* [EXERCISE DIRECTIONS] Look below for the line holding "computation, 29: 1500000000 -> 1416702309" and the line holding "computation, 37: 1630000000 -> 1484990789". Transcribe exactly those lines and all lines between them, nothing more.

* [DATASET CONTENT]

--- START ---

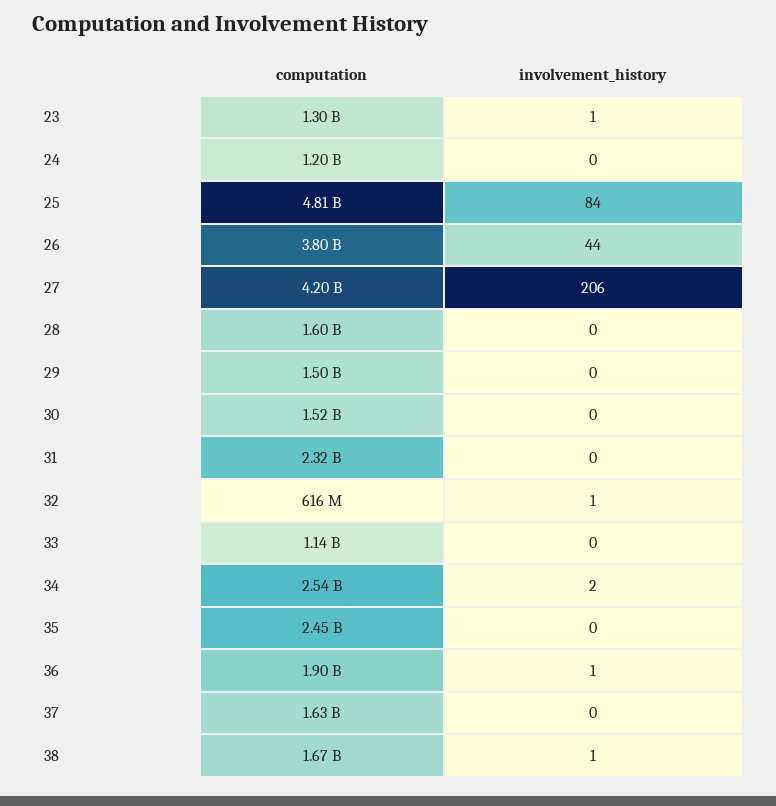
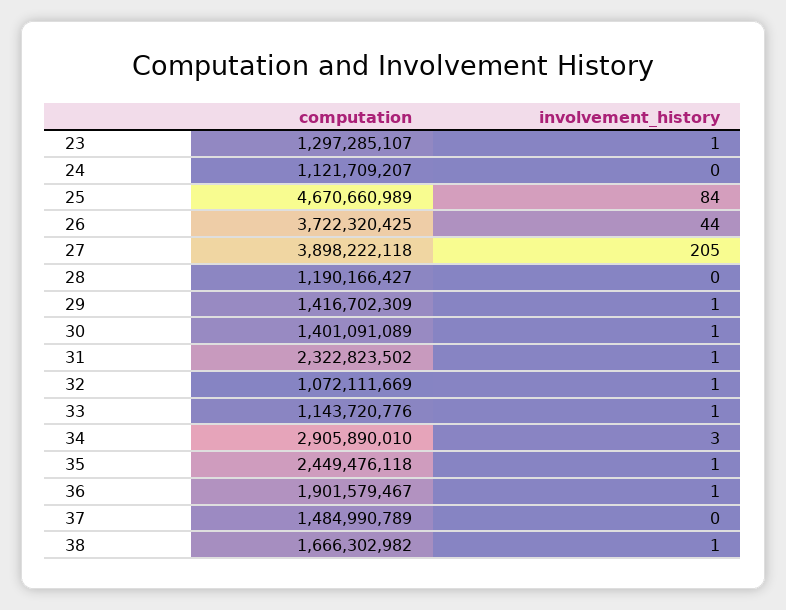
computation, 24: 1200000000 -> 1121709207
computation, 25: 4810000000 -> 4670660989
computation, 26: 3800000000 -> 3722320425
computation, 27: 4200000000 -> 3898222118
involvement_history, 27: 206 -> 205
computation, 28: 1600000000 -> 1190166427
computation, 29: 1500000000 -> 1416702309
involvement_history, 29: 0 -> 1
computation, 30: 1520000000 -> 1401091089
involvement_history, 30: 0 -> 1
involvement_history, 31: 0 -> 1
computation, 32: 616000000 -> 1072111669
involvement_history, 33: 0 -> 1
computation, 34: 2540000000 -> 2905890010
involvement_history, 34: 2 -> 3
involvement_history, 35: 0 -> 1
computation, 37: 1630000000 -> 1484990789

--- END ---
--- START ---

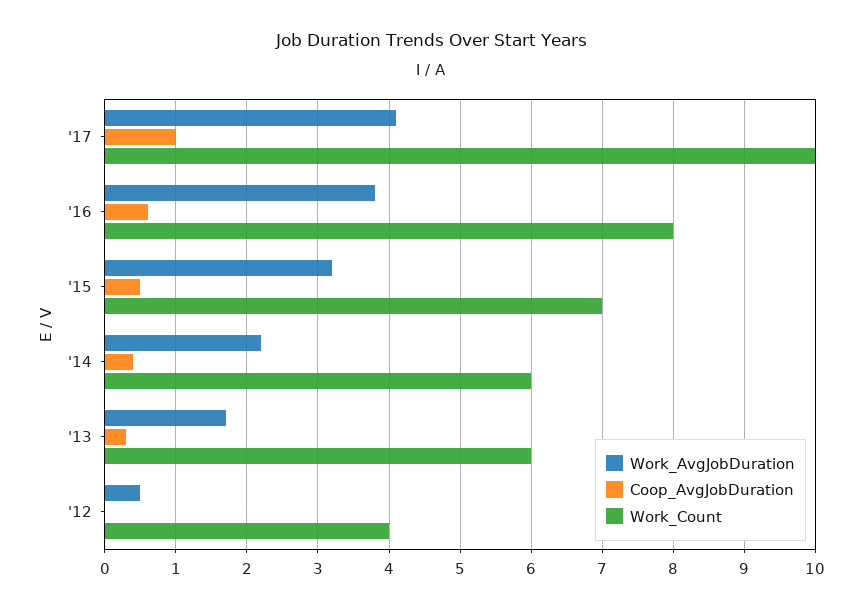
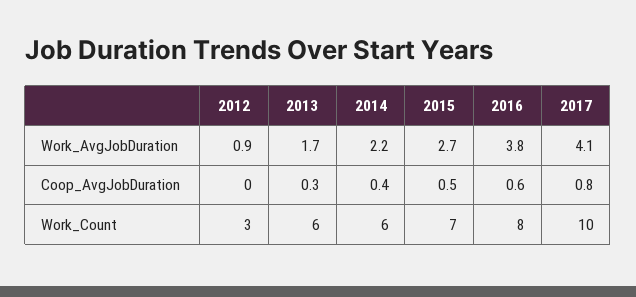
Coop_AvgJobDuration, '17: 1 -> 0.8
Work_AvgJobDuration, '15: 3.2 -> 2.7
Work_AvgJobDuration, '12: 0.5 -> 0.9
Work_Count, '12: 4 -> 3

--- END ---

* [FINAL ANSWER]
computation, 29: 1500000000 -> 1416702309
involvement_history, 29: 0 -> 1
computation, 30: 1520000000 -> 1401091089
involvement_history, 30: 0 -> 1
involvement_history, 31: 0 -> 1
computation, 32: 616000000 -> 1072111669
involvement_history, 33: 0 -> 1
computation, 34: 2540000000 -> 2905890010
involvement_history, 34: 2 -> 3
involvement_history, 35: 0 -> 1
computation, 37: 1630000000 -> 1484990789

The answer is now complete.